Maybe you, too, have faced the scourge of finicky slob birds splashing bird seed all over the place instead of eating it, in their search for exactly the food they want! Maybe you too have lost the better part of whole bags of bird food to the fickle tastes of these damn mockingbirds and cowbirds. I am here today to tell you that the problem is not that you bought too lax and indulgent a bird feeder. Or anyway it is not only that. It might just be that you are giving the damn pig birds too much choice. They are shopping for the seed they like, and making a mess, because they have the accursed luxury of choosing.

I promise this is not some kind of metaphor for, like, petite bourgeoisie behavior under capitalism. I'm still just talking about birds and bird food.

On a vague hypothesis, and because the bag featured an illustration of a tufted titmouse, I bought a bag of sunflower hearts—not "songbird mix" or "fruit and nut mix" or "birdwatcher mix" or whatever, but just straight sunflower hearts—and filled the feeder with it. And an amazing thing happened! For hours afterward, the entire area around the feeder was a frenzy of excited bird activity: Birds in numbers I hadn't seen since midsummer thronged to this damn thing to get some of that sweet, sweet sunflower-heart action. Every variety of bird I'm used to seeing in the winter showed up, including the mockingbirds. It was a feast, an absolute madhouse—and at the end of it, the feeder had emptied by virtually no appreciable amount.

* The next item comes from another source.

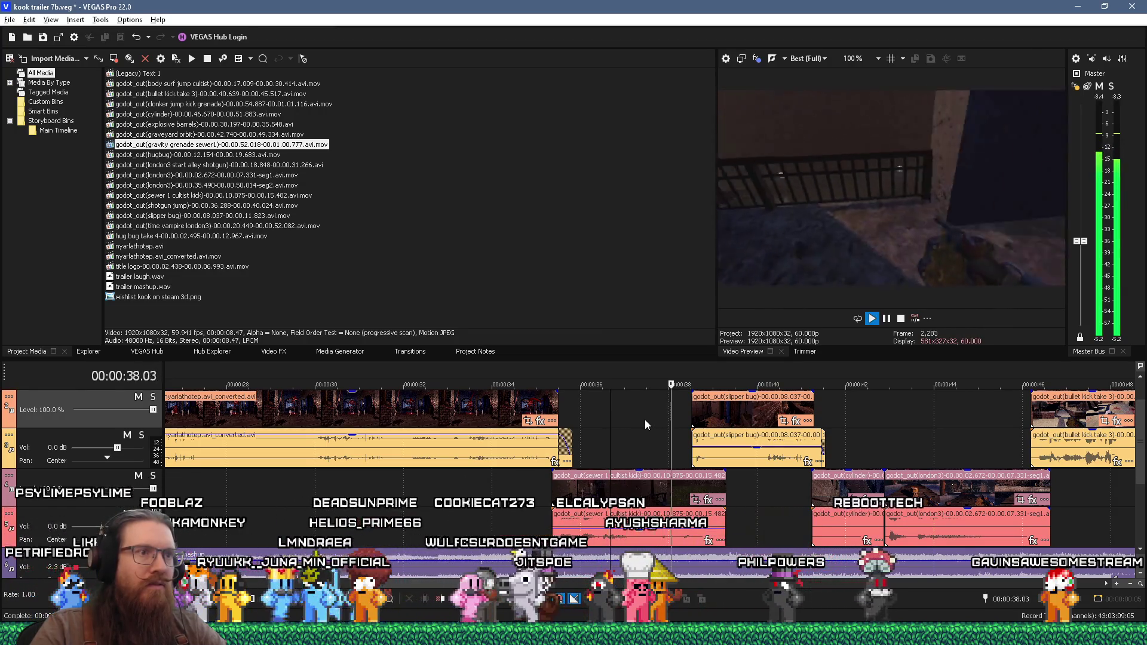
pyautogui.press('space')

Is that because the birds were only pretending to eat the sunflower hearts? Is it because they were checking out the sunflower hearts and then going "Ew, gross, no way"? Absolutely the hell not. I watched them gorging themselves. They loved the damn sunflower hearts. But the thing is, even hungry birds are still birds: they do not eat a lot. Even a relatively big (for bird-feeder traffic) bird like a cardinal or cowbird or mockingbird can stuff itself on an amount of bird food that would fit comfortably in the upturned cap of a soda bottle. The difference is, each bird is only displacing the amount of seed it actually eats, now. The difference is that there is nothing to shop for, and therefore no inducement toward pickiness and selectivity! The difference is, the birds have been liberated from the corrosive narcotizing illusions of consumeri—

No. Birds. This is a blog about birds.

Anyway, now that I have unlocked this new level of bird feeding, I am very excited about it. I filled another feeder with straight nyjer seed, which I'm told is popular among goldfinches and indigo buntings, very pretty songbirds that only rarely show themselves around my house (and which, it must be said, have not shown themselves at this feeder yet). I may fill yet another with unsalted, dry-roasted peanuts. Or mealworms! Or safflower! Or dried fruit chunks! Who will dare stop me.

So consider filling your bird feeder with one single type of bird food. Soon, possibly as soon as when I scroll down to read the comments under this blog, I will learn exactly how this is wrong and terrible. Alternatively I will learn how idiotic it was of me to take this long to learn what others regard as the most obvious and indeed only responsible practice of bird-feeder deployment. But between now and then, I will watch the birds enjoy their sunflower hearts, tidily.